/---

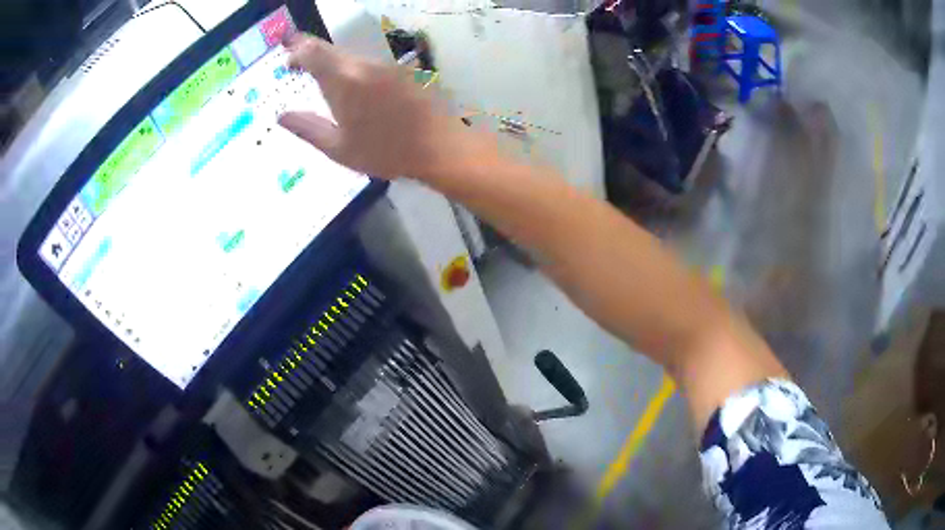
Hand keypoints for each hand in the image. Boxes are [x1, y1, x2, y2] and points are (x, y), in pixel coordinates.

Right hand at [278, 35, 478, 180]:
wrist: (438, 145)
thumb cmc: (385, 151)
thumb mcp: (338, 148)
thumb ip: (307, 128)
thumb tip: (281, 116)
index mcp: (344, 80)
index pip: (313, 52)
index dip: (296, 51)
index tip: (286, 60)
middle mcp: (363, 65)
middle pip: (330, 49)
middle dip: (309, 52)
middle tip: (295, 62)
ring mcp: (383, 65)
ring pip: (348, 55)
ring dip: (329, 61)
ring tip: (317, 76)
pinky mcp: (398, 71)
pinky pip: (364, 63)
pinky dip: (348, 68)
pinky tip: (346, 85)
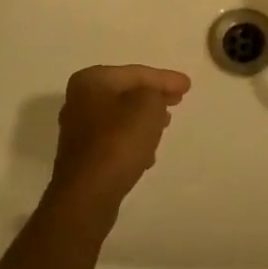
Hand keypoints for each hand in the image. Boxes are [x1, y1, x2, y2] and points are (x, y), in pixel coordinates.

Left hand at [47, 65, 191, 214]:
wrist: (87, 195)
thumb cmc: (118, 142)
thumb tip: (154, 98)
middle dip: (153, 96)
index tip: (188, 86)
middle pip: (127, 92)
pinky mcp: (82, 156)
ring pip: (121, 116)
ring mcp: (78, 129)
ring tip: (165, 125)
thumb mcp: (148, 106)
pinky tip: (147, 153)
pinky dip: (132, 140)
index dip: (165, 79)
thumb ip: (156, 92)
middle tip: (178, 100)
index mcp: (92, 80)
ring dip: (143, 119)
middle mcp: (80, 99)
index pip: (137, 73)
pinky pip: (114, 139)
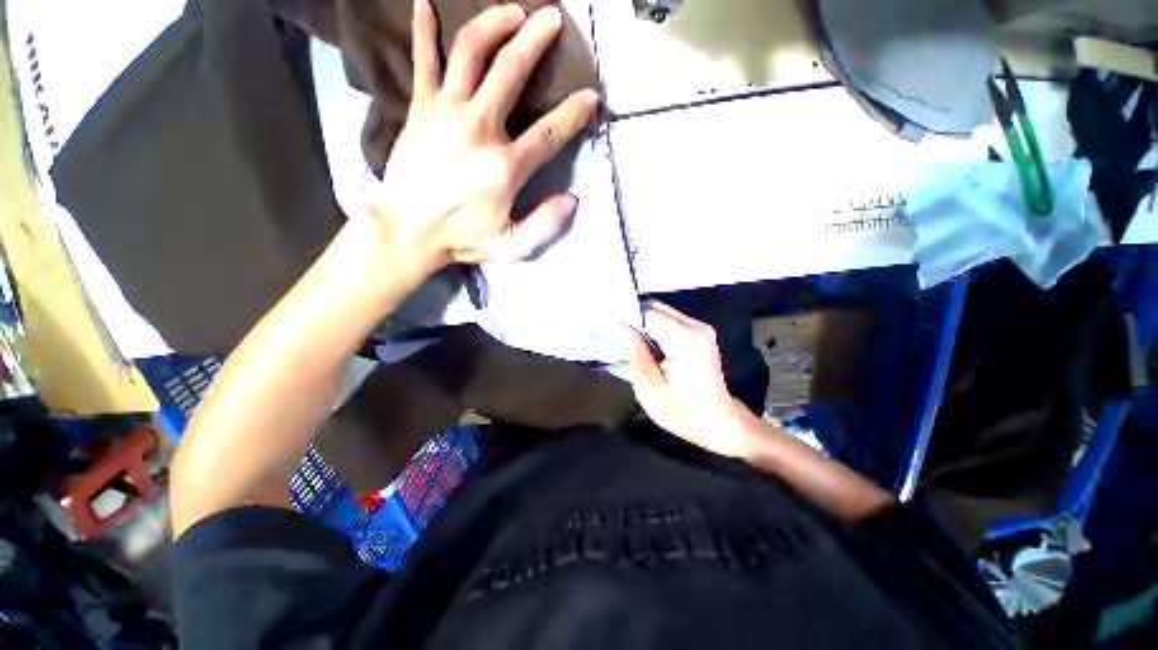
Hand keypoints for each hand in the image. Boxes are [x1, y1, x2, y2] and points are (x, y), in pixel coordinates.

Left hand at [369, 0, 598, 269]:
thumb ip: (545, 224)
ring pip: (470, 52)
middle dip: (535, 39)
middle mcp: (478, 128)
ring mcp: (445, 112)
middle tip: (552, 17)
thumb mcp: (512, 246)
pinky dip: (422, 29)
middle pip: (510, 70)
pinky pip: (422, 60)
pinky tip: (423, 4)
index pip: (548, 131)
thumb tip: (571, 199)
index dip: (573, 112)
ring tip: (511, 10)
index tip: (590, 96)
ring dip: (493, 23)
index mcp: (504, 166)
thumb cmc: (462, 239)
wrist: (406, 231)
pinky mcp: (420, 108)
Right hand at [625, 302, 755, 457]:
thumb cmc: (685, 413)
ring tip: (627, 344)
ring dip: (642, 326)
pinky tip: (645, 348)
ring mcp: (700, 329)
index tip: (608, 328)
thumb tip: (621, 328)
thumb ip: (635, 354)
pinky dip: (653, 331)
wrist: (721, 423)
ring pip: (660, 314)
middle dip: (633, 320)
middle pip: (655, 309)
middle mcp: (695, 327)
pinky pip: (669, 323)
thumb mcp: (650, 390)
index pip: (647, 313)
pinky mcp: (700, 335)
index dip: (625, 318)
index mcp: (685, 338)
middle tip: (615, 338)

\---

_WHAT YOU WILL DO_
Print out the complete listing above exactly, dropping each image.

_RESULT OF THIS TASK_
Hand keypoints for each hand in the image. Boxes are [x1, y1, x2, y2] and points are (x, y), in pixel coordinates.

Right hand at [278, 35, 478, 180]:
wrist: (438, 145)
thumb cmc: (385, 151)
thumb mcp: (338, 148)
thumb ip: (307, 128)
thumb tip: (281, 116)
index mcp: (344, 80)
index pip: (313, 52)
index dip: (296, 51)
index tip: (286, 60)
middle mcp: (363, 65)
middle pip: (330, 49)
middle dip: (309, 52)
middle tip: (295, 62)
ring mcp: (383, 65)
ring pip: (348, 55)
ring dip: (329, 61)
ring tip: (317, 76)
pinky mcp: (398, 71)
pinky pip: (364, 63)
pinky dip: (348, 68)
pinky tip: (346, 85)
Hand keypoints for each hand in the image. Boxes are [x1, y1, x2, y2] and points are (x, y), in pixel coordinates.

Left hand at [47, 65, 191, 214]:
wrist: (87, 195)
thumb cmc: (118, 142)
thumb tip: (154, 98)
middle dip: (153, 96)
index tip: (188, 86)
middle pip: (127, 92)
pinky mcp: (82, 156)
ring pip: (121, 116)
ring mcp: (78, 129)
ring tip: (165, 125)
thumb mcp: (148, 106)
pinky tip: (147, 153)
pinky dip: (132, 140)
index dip: (165, 79)
thumb ip: (156, 92)
middle tip: (178, 100)
index mcp: (92, 80)
ring dip: (143, 119)
middle mcp: (80, 99)
index pip: (137, 73)
pinky pip: (114, 139)
Hand keypoints for each hand in the image. Boxes are [x1, y1, x2, y2] and points are (x, y), in pixel coordinates.

Left hand at [369, 0, 598, 269]:
thumb ip: (545, 224)
ring pip: (470, 52)
middle dip: (535, 39)
middle mcp: (478, 128)
ring mcp: (445, 112)
middle tip: (552, 17)
thumb mcp: (512, 246)
pinky dip: (422, 29)
middle pip: (510, 70)
pinky pip: (422, 60)
pinky tip: (423, 4)
index pip: (548, 131)
thumb tip: (571, 199)
index dip: (573, 112)
ring tip: (511, 10)
index tip: (590, 96)
ring dip: (493, 23)
index mcp: (504, 166)
thumb cmc: (462, 239)
wrist: (406, 231)
pinky mcp: (420, 108)
Right hand at [625, 302, 755, 457]:
thumb cmc: (685, 413)
ring tip: (627, 344)
ring dip: (642, 326)
pinky tip: (645, 348)
ring mcp: (700, 329)
index tip: (608, 328)
thumb tip: (621, 328)
thumb ip: (635, 354)
pinky dip: (653, 331)
wrist: (721, 423)
ring pip: (660, 314)
middle dip: (633, 320)
middle pip: (655, 309)
middle mcp: (695, 327)
pinky pip: (669, 323)
thumb mcp: (650, 390)
index pip: (647, 313)
pinky mcp: (700, 335)
index dip: (625, 318)
index mcp: (685, 338)
middle tip: (615, 338)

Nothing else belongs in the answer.